The challenge, which was held at HMS Sultan in Gosport, tasked youngsters with building a remote-control vessel capable of recovering objects on the seabed in just 24 hours.
Competition was fierce as schools and colleges from across the country came to take part.
Hoping to make a splash in the competition was UTC Portsmouth, based in Hilsea.
The college had entered six teams – a mixture of Year 10 and Year 11 students.
Year 10 pupils Freddie Willoughby and Parys Reid talked through the intricate design of their vessel – which used a crane system to pick up objects on the seabed.
Parys said: ‘Our design has changed a lot since we first started.
‘For our final design we have the crane on the top with the motors underneath, and a number of pull noodles to keep it together.
‘It has been an eventful day but an enjoyable one regardless.’
Freddie said: ‘Coming here today has been really worthwhile.
‘We’ve been able to work hard as a group and have even ended up on the top 10 leaderboard for a bit, which was really exciting.
‘We had one of our team members steering the boat while another operated the crane arm, so it is a real team effort.
‘We’ve all really enjoyed it and will be coming back again next year.’
Engineering teacher Freya Long said: ‘The students have done really well today.
‘There has been a lot of problem-solving which has had to be done on the spot but they have responded brilliantly to that.
‘One of our entries ended up in the time trials as well, so I would say it has gone really well.
‘We are so proud of the students and it has given us a lot to work with next time around.’
One of HMS Sultan’s leading navy chiefs explained that events like this are crucial to getting youngsters into the engineering industry.

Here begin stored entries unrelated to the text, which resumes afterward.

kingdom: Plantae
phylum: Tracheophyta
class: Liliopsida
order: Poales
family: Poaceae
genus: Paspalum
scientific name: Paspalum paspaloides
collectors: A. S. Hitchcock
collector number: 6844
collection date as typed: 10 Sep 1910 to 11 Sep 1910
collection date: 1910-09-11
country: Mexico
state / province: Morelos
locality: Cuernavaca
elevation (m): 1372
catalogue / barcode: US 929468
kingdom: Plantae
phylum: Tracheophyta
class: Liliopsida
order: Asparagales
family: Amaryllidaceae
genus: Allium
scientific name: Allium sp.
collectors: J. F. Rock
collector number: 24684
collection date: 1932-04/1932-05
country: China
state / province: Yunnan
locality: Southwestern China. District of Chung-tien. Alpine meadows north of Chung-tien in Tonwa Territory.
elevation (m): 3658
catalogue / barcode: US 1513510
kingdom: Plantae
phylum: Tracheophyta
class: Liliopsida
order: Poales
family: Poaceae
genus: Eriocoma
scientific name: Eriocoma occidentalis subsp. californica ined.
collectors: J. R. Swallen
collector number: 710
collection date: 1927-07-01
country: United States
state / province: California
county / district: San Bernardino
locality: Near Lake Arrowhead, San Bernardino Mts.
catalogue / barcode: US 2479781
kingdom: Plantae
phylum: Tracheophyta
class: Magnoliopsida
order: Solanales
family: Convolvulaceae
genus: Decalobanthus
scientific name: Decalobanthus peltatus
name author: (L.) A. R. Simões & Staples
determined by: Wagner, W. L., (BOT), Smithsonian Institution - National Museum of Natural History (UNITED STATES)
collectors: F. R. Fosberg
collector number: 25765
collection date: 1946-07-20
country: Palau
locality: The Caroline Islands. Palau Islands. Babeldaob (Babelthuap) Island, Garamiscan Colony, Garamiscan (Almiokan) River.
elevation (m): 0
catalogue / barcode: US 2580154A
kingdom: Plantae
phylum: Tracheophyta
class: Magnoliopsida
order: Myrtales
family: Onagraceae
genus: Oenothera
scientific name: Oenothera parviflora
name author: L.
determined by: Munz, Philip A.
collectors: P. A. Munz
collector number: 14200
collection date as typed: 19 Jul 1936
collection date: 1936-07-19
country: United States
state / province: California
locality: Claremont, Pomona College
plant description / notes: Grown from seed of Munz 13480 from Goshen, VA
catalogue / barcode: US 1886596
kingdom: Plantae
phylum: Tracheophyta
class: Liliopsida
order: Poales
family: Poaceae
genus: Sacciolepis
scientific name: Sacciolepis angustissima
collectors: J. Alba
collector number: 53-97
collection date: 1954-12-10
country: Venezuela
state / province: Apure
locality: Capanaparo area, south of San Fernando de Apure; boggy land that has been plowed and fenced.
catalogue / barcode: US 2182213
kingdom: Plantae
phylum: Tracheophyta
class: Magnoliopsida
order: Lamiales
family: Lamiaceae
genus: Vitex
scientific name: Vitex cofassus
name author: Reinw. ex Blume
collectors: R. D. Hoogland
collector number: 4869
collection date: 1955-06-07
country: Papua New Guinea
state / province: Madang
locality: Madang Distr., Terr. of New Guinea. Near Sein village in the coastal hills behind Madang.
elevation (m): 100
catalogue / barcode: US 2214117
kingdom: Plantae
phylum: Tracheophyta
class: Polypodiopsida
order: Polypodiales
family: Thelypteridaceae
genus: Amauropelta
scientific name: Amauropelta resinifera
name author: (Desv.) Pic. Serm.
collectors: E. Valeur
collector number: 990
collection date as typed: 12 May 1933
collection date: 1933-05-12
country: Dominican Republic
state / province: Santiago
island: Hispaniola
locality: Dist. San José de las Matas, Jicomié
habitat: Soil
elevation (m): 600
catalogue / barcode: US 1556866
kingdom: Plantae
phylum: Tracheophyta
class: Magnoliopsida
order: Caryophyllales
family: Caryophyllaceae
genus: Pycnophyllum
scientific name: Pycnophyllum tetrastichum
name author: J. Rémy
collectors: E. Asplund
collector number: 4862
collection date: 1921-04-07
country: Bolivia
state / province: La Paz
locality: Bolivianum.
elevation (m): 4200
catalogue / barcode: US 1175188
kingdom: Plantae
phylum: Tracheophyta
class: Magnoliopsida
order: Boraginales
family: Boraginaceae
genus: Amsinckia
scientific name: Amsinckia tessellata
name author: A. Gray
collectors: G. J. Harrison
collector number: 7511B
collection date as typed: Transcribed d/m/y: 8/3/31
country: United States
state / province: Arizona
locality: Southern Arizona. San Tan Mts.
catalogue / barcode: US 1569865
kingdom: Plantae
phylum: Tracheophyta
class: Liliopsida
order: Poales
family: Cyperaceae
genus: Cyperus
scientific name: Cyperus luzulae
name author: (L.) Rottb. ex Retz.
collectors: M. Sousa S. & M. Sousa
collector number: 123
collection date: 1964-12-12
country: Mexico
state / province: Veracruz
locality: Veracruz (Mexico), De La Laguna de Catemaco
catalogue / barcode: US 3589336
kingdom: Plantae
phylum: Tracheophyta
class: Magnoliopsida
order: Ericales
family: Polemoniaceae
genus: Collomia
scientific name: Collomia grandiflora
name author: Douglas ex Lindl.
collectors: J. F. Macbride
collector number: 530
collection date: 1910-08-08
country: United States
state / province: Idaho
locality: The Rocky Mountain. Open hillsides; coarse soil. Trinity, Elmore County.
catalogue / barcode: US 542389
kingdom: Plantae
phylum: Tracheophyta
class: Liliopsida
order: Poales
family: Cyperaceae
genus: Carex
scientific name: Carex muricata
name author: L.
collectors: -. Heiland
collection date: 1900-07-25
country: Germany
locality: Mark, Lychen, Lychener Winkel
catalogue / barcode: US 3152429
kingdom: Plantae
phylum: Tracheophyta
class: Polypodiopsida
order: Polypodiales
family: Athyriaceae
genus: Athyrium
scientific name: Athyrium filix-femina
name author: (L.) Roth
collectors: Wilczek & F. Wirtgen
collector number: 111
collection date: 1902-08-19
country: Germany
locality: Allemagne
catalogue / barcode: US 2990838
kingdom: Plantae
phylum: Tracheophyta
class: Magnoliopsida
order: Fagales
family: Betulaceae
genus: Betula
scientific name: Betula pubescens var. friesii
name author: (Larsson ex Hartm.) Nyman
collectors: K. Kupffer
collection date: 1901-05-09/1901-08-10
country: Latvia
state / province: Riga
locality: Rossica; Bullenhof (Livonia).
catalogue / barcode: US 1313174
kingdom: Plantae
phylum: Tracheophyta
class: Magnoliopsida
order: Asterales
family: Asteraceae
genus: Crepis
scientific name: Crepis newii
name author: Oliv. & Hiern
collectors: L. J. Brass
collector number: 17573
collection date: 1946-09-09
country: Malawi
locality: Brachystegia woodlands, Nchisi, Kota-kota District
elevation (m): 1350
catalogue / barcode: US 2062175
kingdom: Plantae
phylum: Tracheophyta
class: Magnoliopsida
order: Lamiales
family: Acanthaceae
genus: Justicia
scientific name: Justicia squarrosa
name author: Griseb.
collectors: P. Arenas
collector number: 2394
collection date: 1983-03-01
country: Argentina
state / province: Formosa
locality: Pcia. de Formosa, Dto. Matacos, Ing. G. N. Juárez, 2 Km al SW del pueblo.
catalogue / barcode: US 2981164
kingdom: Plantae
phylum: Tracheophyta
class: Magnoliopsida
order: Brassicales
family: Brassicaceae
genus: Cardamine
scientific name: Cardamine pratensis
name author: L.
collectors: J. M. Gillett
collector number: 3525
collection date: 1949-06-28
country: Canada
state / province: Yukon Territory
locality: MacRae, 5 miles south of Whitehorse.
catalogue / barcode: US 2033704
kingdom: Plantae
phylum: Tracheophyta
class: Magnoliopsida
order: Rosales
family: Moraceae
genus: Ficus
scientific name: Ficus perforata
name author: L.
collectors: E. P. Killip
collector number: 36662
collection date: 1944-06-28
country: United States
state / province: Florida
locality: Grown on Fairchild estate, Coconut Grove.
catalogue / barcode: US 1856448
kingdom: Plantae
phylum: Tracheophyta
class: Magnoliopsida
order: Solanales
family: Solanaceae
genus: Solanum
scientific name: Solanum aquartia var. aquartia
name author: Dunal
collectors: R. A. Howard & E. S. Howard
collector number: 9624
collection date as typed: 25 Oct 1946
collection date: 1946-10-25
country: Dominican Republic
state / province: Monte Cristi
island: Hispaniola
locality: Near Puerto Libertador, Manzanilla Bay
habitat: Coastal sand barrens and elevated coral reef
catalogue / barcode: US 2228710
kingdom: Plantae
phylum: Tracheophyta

Commodore Andy Cree said: ‘Days like this are important because it helps the navy to develop an interest in STEM subjects for young people – who may then go on to pursue careers in that industry.
‘When the event started four years ago we had 23 teams, and now have 75 here today.
‘It just goes to show how quickly young people’s interest in STEM subjects is increasing.
‘We are really proud to have so many groups here working and learning alongside one another to solve the problems they face.’
Prizes were awarded across three different age groups, with the overall winners of the competition being from UTC Swindon, HAE UTC and Eaton Aerospace Systems.